Once you’re comfortable with LEAN do a value stream map on each of your product lines, involve key staff from the shop, installation, and the front office the results will amaze you.

Going back to the first point I made in my original post if the 1% is inclusive of workers comp then that big number, and it is a big number because any reduction goes straight to net profitability, is not so bad. I jumped on this because it seemed so incredibly high.

From the original questioner:

There are actually 13 in the shop and 5 in the office I just miss counted. What do you think about this? I have one assistant (handles the phones, faxes, copies, payroll hours, helps with billing, enters invoices, receivables, keeps tracks of current bids and projects, filing, ect.). There is one fulltime drafter for submittals, field measurements and such. There is one fulltime estimator 80% of the time and helps with overseeing the shop and field 20% of the time. One project manager coordinates all aspects of each project including ordering materials, produces mfg drawings in CabinetWare, schedules installation, ect. and myself which seems to have my hand in all aspects of operations pretty equally at this time.

From contributor W:
Based on what you have said about estimating and customer service, I think you will keep on growing. A short lead time and quality products are your best sales tools.

Here is what I see, without having further insight, of course: raise prices yearly. Otherwise, customers will balk when you have to make a huge increase after several years. You do need to review all your expenses such as pay rates and materials, but the easiest way to increase profit is to increase output with entry level employees that you take the time to train and develop. Have a backlog? Hire them, and focus on getting the work out. The work will come. And the profit you make will easily cover you in the slower times. Use the slower times for cleanup, cross-training, etc.
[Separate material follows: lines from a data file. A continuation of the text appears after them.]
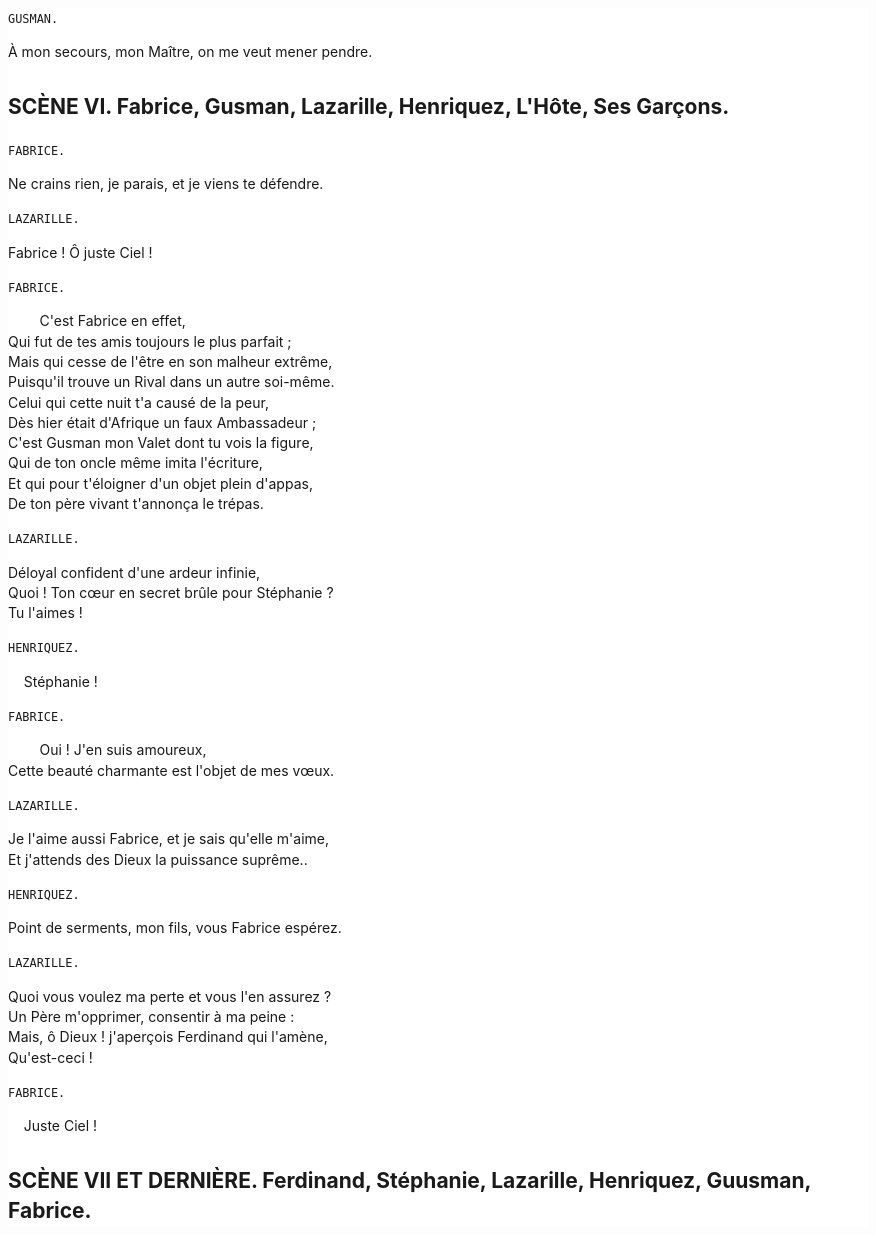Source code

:     GUSMAN.
À mon secours, mon Maître, on me veut mener pendre.  


## SCÈNE VI. Fabrice, Gusman, Lazarille, Henriquez, L'Hôte, Ses Garçons.

    FABRICE.
Ne crains rien, je parais, et je viens te défendre.  

    LAZARILLE.
Fabrice ! Ô juste Ciel !  

    FABRICE.
        C'est Fabrice en effet,  
Qui fut de tes amis toujours le plus parfait ;  
Mais qui cesse de l'être en son malheur extrême,  
Puisqu'il trouve un Rival dans un autre soi-même.  
Celui qui cette nuit t'a causé de la peur,  
Dès hier était d'Afrique un faux Ambassadeur ;  
C'est Gusman mon Valet dont tu vois la figure,  
Qui de ton oncle même imita l'écriture,  
Et qui pour t'éloigner d'un objet plein d'appas,  
De ton père vivant t'annonça le trépas.  

    LAZARILLE.
Déloyal confident d'une ardeur infinie,  
Quoi ! Ton cœur en secret brûle pour Stéphanie ?  
Tu l'aimes !  

    HENRIQUEZ.
    Stéphanie !  

    FABRICE.
        Oui ! J'en suis amoureux,  
Cette beauté charmante est l'objet de mes vœux.  

    LAZARILLE.
Je l'aime aussi Fabrice, et je sais qu'elle m'aime,  
Et j'attends des Dieux la puissance suprême..  

    HENRIQUEZ.
Point de serments, mon fils, vous Fabrice espérez.  

    LAZARILLE.
Quoi vous voulez ma perte et vous l'en assurez ?  
Un Père m'opprimer, consentir à ma peine :  
Mais, ô Dieux ! j'aperçois Ferdinand qui l'amène,  
Qu'est-ceci !  

    FABRICE.
    Juste Ciel !  


## SCÈNE VII ET DERNIÈRE. Ferdinand, Stéphanie, Lazarille, Henriquez, Guusman, Fabrice.
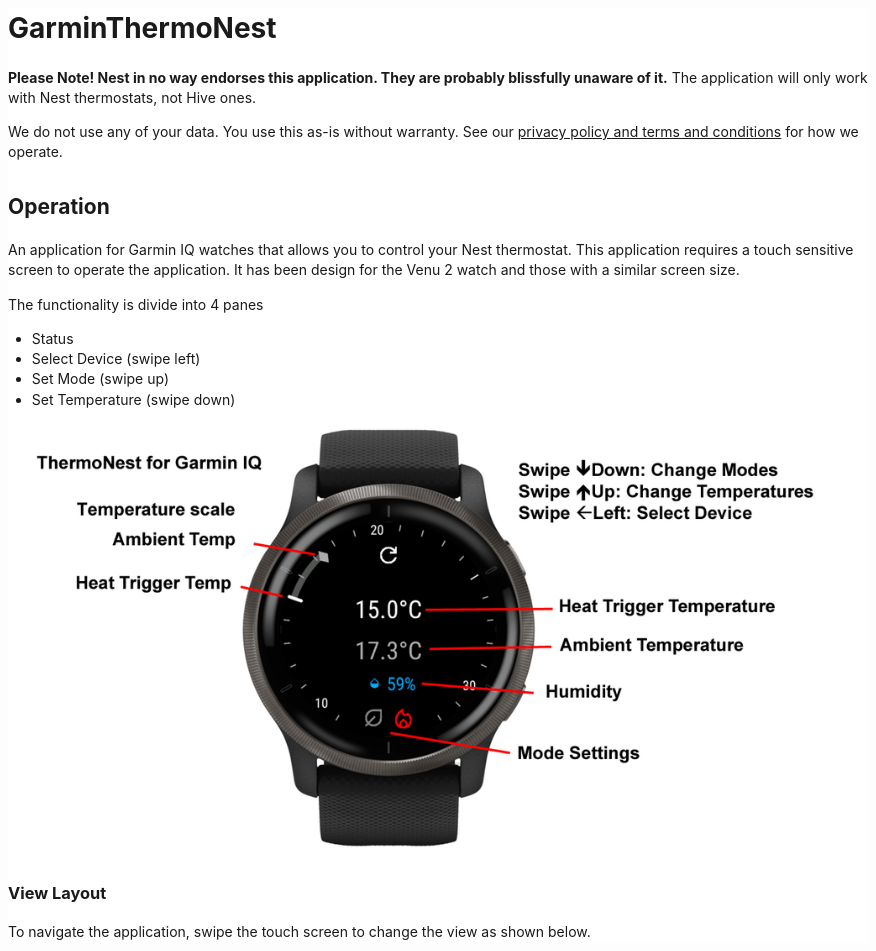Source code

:# GarminThermoNest

**Please Note! Nest in no way endorses this application. They are probably blissfully unaware of it.** The application will only work with Nest thermostats, not Hive ones.

We do not use any of your data. You use this as-is without warranty. See our [privacy policy and terms and conditions](policies.md) for how we operate.

## Operation

An application for Garmin IQ watches that allows you to control your Nest thermostat. This application requires a touch sensitive screen to operate the application. It has been design for the Venu 2 watch and those with a similar screen size.

The functionality is divide into 4 panes

* Status
* Select Device (swipe left)
* Set Mode (swipe up)
* Set Temperature (swipe down)

![Status Display](../doc/images/1440x720_hero_image.png)

### View Layout

To navigate the application, swipe the touch screen to change the view as shown below.
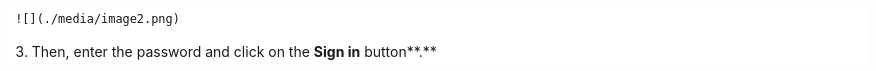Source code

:      ![](./media/image2.png)

3.  Then, enter the password and click on the **Sign in** button**.**
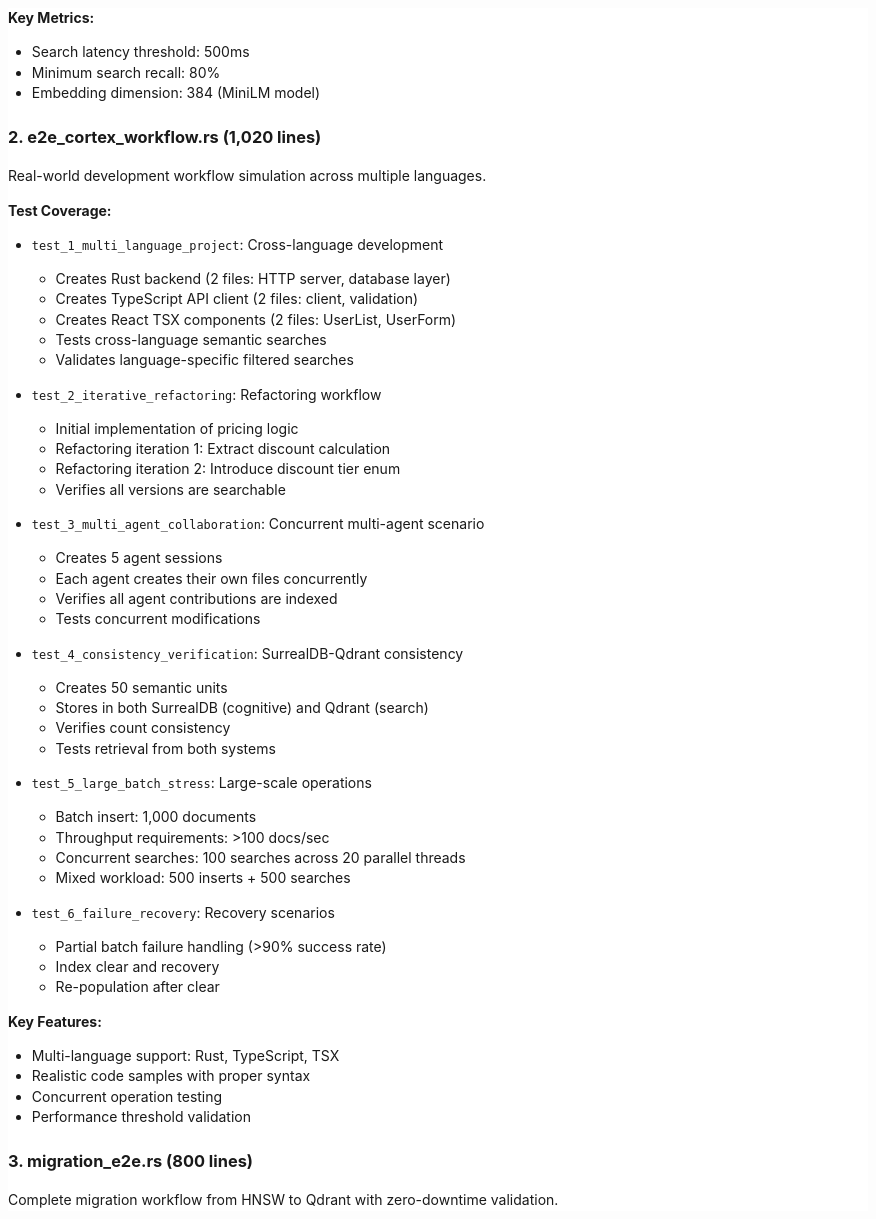 **Key Metrics:**
- Search latency threshold: 500ms
- Minimum search recall: 80%
- Embedding dimension: 384 (MiniLM model)

### 2. **e2e_cortex_workflow.rs** (1,020 lines)
Real-world development workflow simulation across multiple languages.

**Test Coverage:**
- `test_1_multi_language_project`: Cross-language development
  - Creates Rust backend (2 files: HTTP server, database layer)
  - Creates TypeScript API client (2 files: client, validation)
  - Creates React TSX components (2 files: UserList, UserForm)
  - Tests cross-language semantic searches
  - Validates language-specific filtered searches

- `test_2_iterative_refactoring`: Refactoring workflow
  - Initial implementation of pricing logic
  - Refactoring iteration 1: Extract discount calculation
  - Refactoring iteration 2: Introduce discount tier enum
  - Verifies all versions are searchable

- `test_3_multi_agent_collaboration`: Concurrent multi-agent scenario
  - Creates 5 agent sessions
  - Each agent creates their own files concurrently
  - Verifies all agent contributions are indexed
  - Tests concurrent modifications

- `test_4_consistency_verification`: SurrealDB-Qdrant consistency
  - Creates 50 semantic units
  - Stores in both SurrealDB (cognitive) and Qdrant (search)
  - Verifies count consistency
  - Tests retrieval from both systems

- `test_5_large_batch_stress`: Large-scale operations
  - Batch insert: 1,000 documents
  - Throughput requirements: >100 docs/sec
  - Concurrent searches: 100 searches across 20 parallel threads
  - Mixed workload: 500 inserts + 500 searches

- `test_6_failure_recovery`: Recovery scenarios
  - Partial batch failure handling (>90% success rate)
  - Index clear and recovery
  - Re-population after clear

**Key Features:**
- Multi-language support: Rust, TypeScript, TSX
- Realistic code samples with proper syntax
- Concurrent operation testing
- Performance threshold validation

### 3. **migration_e2e.rs** (800 lines)
Complete migration workflow from HNSW to Qdrant with zero-downtime validation.
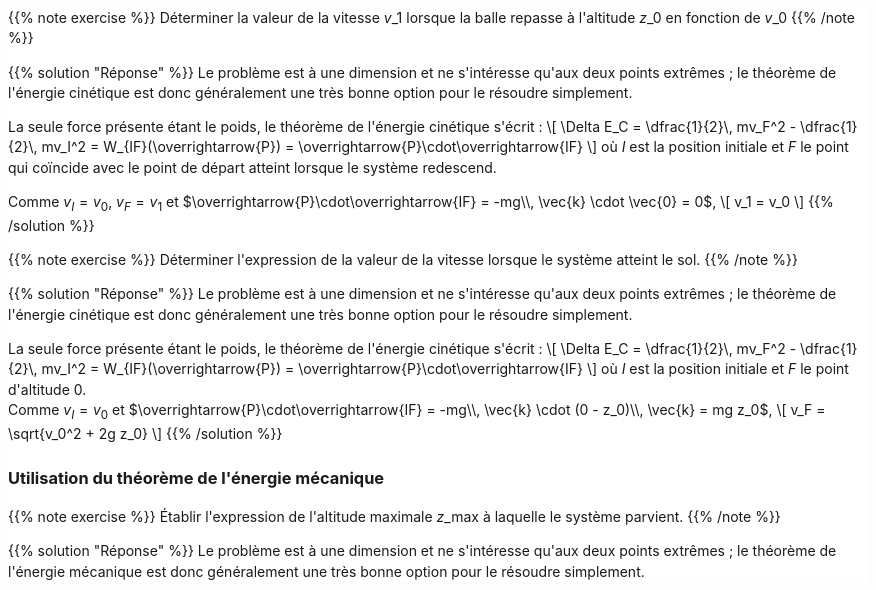 {{% note exercise %}}
Déterminer la valeur de la vitesse $v\_{1}$ lorsque la balle repasse à l'altitude $z\_{0}$ en fonction de $v\_{0}$
{{% /note %}}

{{% solution "Réponse" %}}
Le problème est à une dimension et ne s'intéresse qu'aux deux points extrêmes ; le théorème de l'énergie cinétique est donc généralement une très bonne option pour le résoudre simplement.

La seule force présente étant le poids, le théorème de l'énergie cinétique s'écrit : 
\\[
\Delta E_C = \dfrac{1}{2}\\, mv_F^2 - \dfrac{1}{2}\\, mv_I^2 = W_{IF}(\overrightarrow{P}) = \overrightarrow{P}\cdot\overrightarrow{IF}
\\]
où $I$ est la position initiale et $F$ le point qui coïncide avec le point de départ atteint lorsque le système redescend.

Comme $v_I = v_0$, $v_F = v_1$ et $\overrightarrow{P}\cdot\overrightarrow{IF} = -mg\\, \vec{k} \cdot \vec{0} = 0$, 
\\[
   v_1 = v_0
\\]
{{% /solution %}}


{{% note exercise %}}
Déterminer l'expression de la valeur de la vitesse lorsque le système atteint le sol.
{{% /note %}}

{{% solution "Réponse" %}}
Le problème est à une dimension et ne s'intéresse qu'aux deux points extrêmes ; le théorème de l'énergie cinétique est donc généralement une très bonne option pour le résoudre simplement.

La seule force présente étant le poids, le théorème de l'énergie cinétique s'écrit : 
\\[
\Delta E_C = \dfrac{1}{2}\\, mv_F^2 - \dfrac{1}{2}\\, mv_I^2 = W_{IF}(\overrightarrow{P}) = \overrightarrow{P}\cdot\overrightarrow{IF}
\\]
où $I$ est la position initiale et $F$ le point d'altitude 0.     
Comme $v_I = v_0$ et $\overrightarrow{P}\cdot\overrightarrow{IF} = -mg\\, \vec{k} \cdot (0 - z_0)\\, \vec{k} = mg z_0$, 
\\[
   v_F = \sqrt{v_0^2 + 2g z_0}
\\]
{{% /solution %}}

### Utilisation du théorème de l'énergie mécanique

{{% note exercise %}}
Établir l'expression de l'altitude maximale $z\_{\text{max}}$ à laquelle le système parvient.
{{% /note %}}

{{% solution "Réponse" %}}
Le problème est à une dimension et ne s'intéresse qu'aux deux points extrêmes ; le théorème de l'énergie mécanique est donc généralement une très bonne option pour le résoudre simplement.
You need a production based incentive system. Production is how you make money, therefore it is the basis. Verbal discussions about quality and relating customer conversations and concerns to your crew will generally get everyone on the quality bandwagon. People naturally take pride in quality. Production takes a lot more effort and focus to achieve.

Your shop needs supervision. Look for someone internally that you can trust, someone that you know respects you. They need to have a huge portion of their pay dependent on production output. Make it clear (nicely) that if they are only making their base pay, you will be looking for a new supervisor. Tell the crew that when they are only making base pay, you are only 'breaking even', which is a minimum acceptable profit for you, not zero profit.

This is a very important concept that I took a long time to embrace. You are not in business to 'make better than breakeven/zero profit'. You are in business to make 6% (pick your number) or better profit. Organize your business around making your minimum acceptable profit or better.

If I am only making my minimum acceptable profit, something has to change, and in a big way. I am in business to make money, no bones about it. Having a well run business means corrections are fluid. A poorly run business is a PITA to fix.